Her room was oppressively hot, and there was the scent of the perfume she had bought at a Japanese shop. Gurov gazed at her, and all the while he was thinking: “How strange are our meetings!” Out of the past there came to him the memory of other careless, good-natured women, happy in their love-making, grateful for the joy he gave them, however short, and then he remembered other women, like his wife, whose caresses were insincere and who talked endlessly in an affected and hysterical manner, with an expression which said this was not love or passion but something far more meaningful; and then he thought
of the few very beautiful cold women on whose faces there would suddenly appear the glow of a fierce flame, a stubborn desire to take, to wring from life more than it can give: women who were no longer in their first youth, capricious, imprudent, unreflecting, and domineering, and when Gurov grew cold to them, their beauty aroused his hatred, and the lace trimming of their lingerie reminded him of fish scales.

But here there was all the shyness and awkwardness of inexperienced youth: a feeling of embarrassment, as though someone had suddenly knocked on the door.
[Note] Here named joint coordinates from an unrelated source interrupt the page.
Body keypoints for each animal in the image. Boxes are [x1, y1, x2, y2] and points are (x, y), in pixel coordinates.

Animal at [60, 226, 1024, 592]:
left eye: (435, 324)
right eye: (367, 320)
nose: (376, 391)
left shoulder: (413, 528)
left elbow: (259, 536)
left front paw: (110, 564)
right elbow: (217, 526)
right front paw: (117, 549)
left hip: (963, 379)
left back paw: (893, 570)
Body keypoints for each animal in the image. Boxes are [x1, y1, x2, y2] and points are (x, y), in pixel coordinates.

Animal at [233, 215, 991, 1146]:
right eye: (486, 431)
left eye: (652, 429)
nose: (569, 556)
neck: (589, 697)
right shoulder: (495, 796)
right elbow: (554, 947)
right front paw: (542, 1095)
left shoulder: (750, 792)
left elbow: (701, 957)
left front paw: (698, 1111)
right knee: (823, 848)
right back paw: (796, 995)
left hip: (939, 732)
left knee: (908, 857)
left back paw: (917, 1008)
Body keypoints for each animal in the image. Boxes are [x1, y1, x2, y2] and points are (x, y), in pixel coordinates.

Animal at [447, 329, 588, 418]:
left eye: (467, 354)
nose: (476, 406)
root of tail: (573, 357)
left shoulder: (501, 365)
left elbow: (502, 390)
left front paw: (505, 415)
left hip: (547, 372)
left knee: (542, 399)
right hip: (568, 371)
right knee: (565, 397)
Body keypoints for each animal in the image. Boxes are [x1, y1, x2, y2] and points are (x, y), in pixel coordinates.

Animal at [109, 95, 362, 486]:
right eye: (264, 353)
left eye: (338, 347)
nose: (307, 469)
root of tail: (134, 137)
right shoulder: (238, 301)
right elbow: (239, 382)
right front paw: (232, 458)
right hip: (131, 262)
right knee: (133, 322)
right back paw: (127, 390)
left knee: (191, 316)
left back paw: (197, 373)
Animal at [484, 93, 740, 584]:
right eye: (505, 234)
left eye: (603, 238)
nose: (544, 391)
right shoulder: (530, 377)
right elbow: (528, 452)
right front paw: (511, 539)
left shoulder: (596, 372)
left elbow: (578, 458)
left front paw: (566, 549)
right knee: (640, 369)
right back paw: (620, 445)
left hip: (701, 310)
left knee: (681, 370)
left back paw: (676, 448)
Anna Sergeyevna, “the lady with the pet dog,” accepted what had happened in her own special way, gravely and seriously, as though she had accomplished her own downfall, an attitude which he found odd and disconcerting. Her features faded and drooped away, and on both sides of her face the long hair hung mournfully down, while she sat musing disconsolately like an adulteress in an antique painting.

“It’s not right,” she said. “You’re the first person not to respect me.”
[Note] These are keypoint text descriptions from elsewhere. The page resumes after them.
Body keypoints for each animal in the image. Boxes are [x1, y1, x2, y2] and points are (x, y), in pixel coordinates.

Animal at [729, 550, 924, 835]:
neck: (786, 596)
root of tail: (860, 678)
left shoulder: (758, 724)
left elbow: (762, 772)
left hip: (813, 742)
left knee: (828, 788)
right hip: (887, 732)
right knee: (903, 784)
There was a watermelon on the table. Gurov cut off a slice and began eating it slowly. For at least half an hour they were silent.

There was something touching about Anna Sergeyevna, revealing the purity of a simple and naïve woman who knew very little about life. The single candle burning on the table barely illumined her face, but it was clear that she was deeply unhappy.

“Why should I not respect you?” Gurov said. “You don’t know what you are saying.”

“God forgive me!” she said, and her eyes filled with tears. “It’s terrible!”

“You don’t have to justify yourself.”

“How can I justify myself? No, I am a wicked, fallen woman! I despise myself, and have no desire to justify myself! It isn’t my husband I have deceived, but myself! And not only now, I
have been deceiving myself for a long time. My husband may be a good, honest man, but he is also a flunky! I don’t know what work he does, but I know he is a flunky! When I married him I was twenty. I was devoured with curiosity. I longed for something better! Surely, I told myself, there is another kind of life! I wanted to live! To live, only to live! I was burning with curiosity. You won’t understand, but I swear by God I was no longer in control of myself! Something strange was going on in me. I could not hold back. I told my husband I was ill, and I came here.… And now I have been walking about as though in a daze, like someone who has gone out of his senses.… And now I am nothing else but a low, common woman, and anyone may despise me!”